▶ [Request] Set the whole listing down again, word for word, with no pictures.

▶ [Material provided]
+++

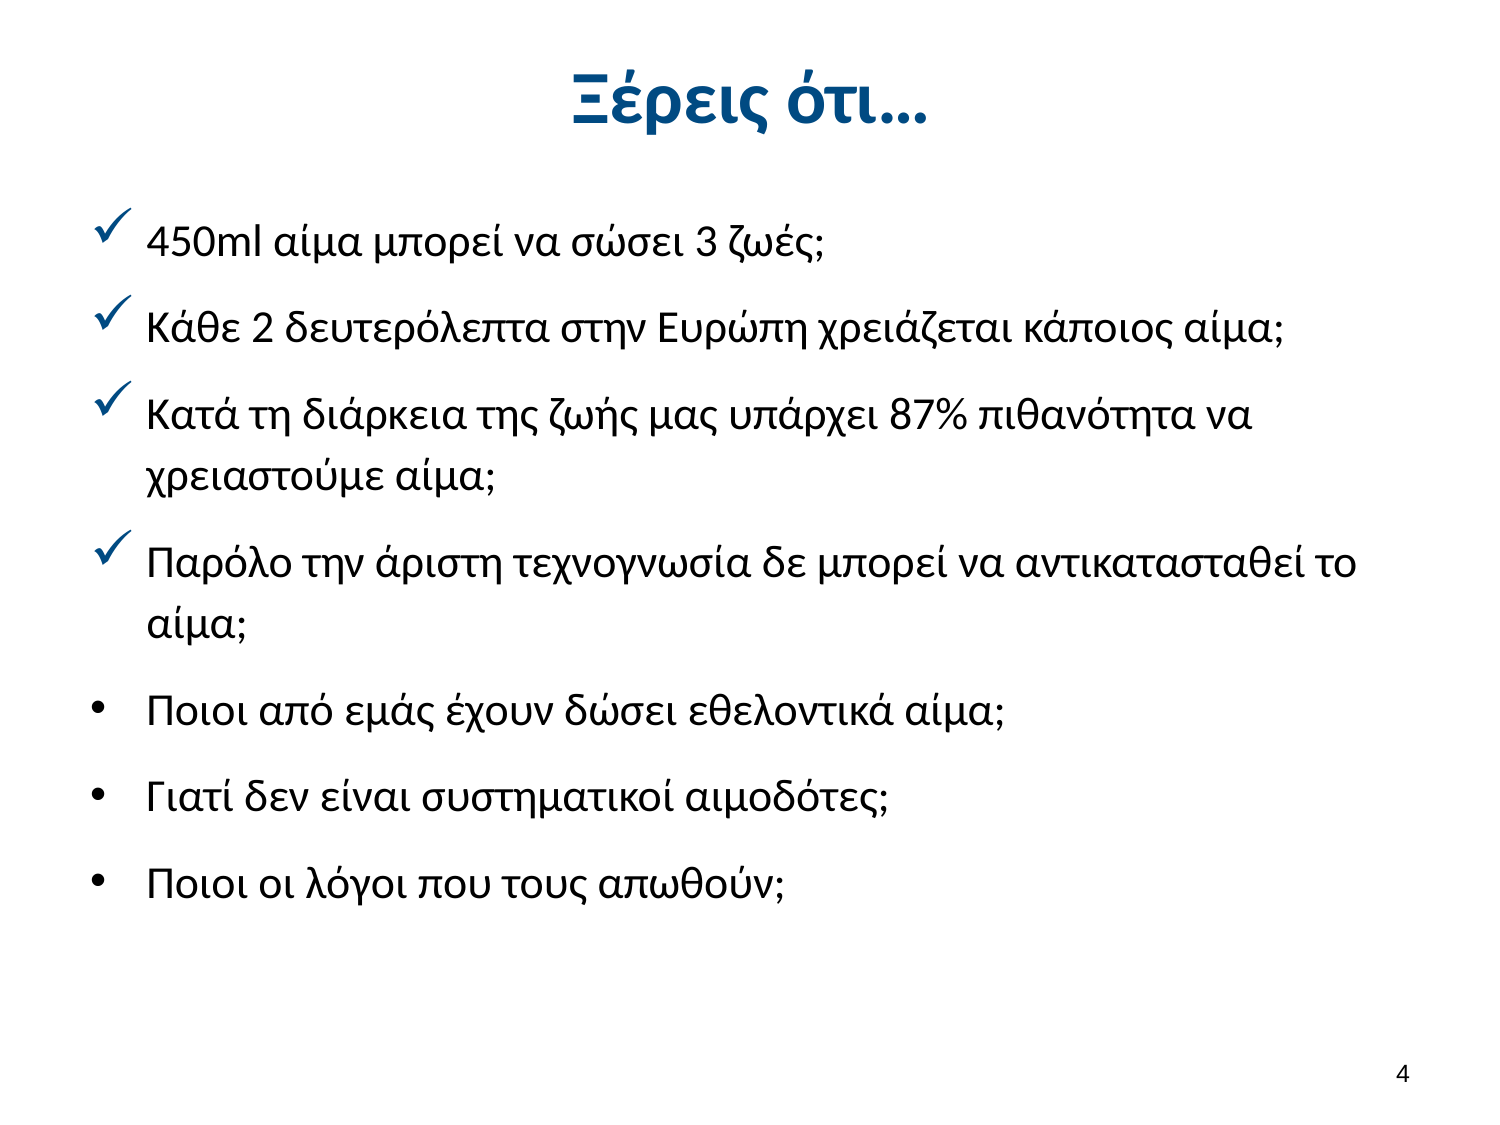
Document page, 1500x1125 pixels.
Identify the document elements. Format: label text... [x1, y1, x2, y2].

title Ξέρεις ότι… [76, 19, 1427, 169]
slide_number 3 [1074, 1042, 1425, 1103]
list 450ml αίμα μπορεί να σώσει 3 ζωές; Κάθε 2 δευτερόλεπτα στην Ευρώπη χρειάζεται κάποιος αίμα; Κατά τη διάρκεια της ζωής μας υπάρχει 87% πιθανότητα να χρειαστούμε αίμα; Παρόλο την άριστη τεχνογνωσία δε μπορεί να αντικατασταθεί το αίμα; Ποιοι από εμάς έχουν δώσει εθελοντικά αίμα; Γιατί δεν είναι συστηματικοί αιμοδότες; Ποιοι οι λόγοι που τους απωθούν; [75, 196, 1425, 1024]
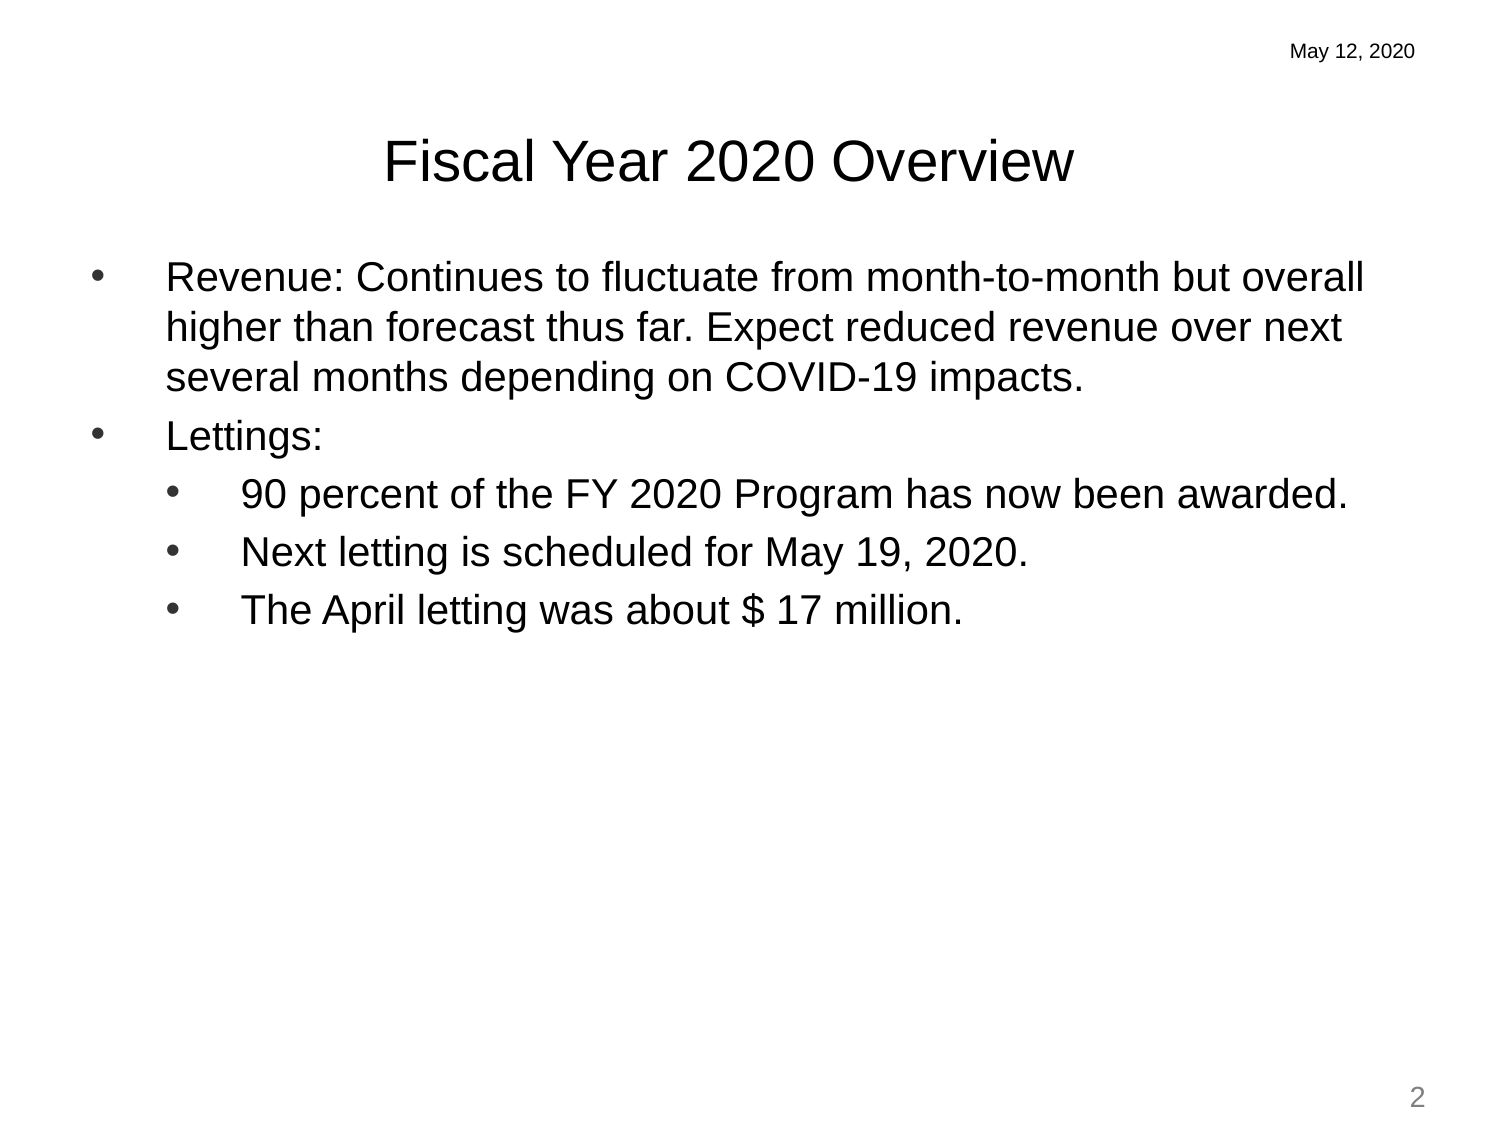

+++

▶ [Exercise solution]
Document page, 1500x1125 pixels.
Identify the document elements. Format: label text... [x1, y1, x2, y2].

title Ξέρεις ότι… [76, 19, 1427, 169]
slide_number 3 [1074, 1042, 1425, 1103]
list 450ml αίμα μπορεί να σώσει 3 ζωές; Κάθε 2 δευτερόλεπτα στην Ευρώπη χρειάζεται κάποιος αίμα; Κατά τη διάρκεια της ζωής μας υπάρχει 87% πιθανότητα να χρειαστούμε αίμα; Παρόλο την άριστη τεχνογνωσία δε μπορεί να αντικατασταθεί το αίμα; Ποιοι από εμάς έχουν δώσει εθελοντικά αίμα; Γιατί δεν είναι συστηματικοί αιμοδότες; Ποιοι οι λόγοι που τους απωθούν; [75, 196, 1425, 1024]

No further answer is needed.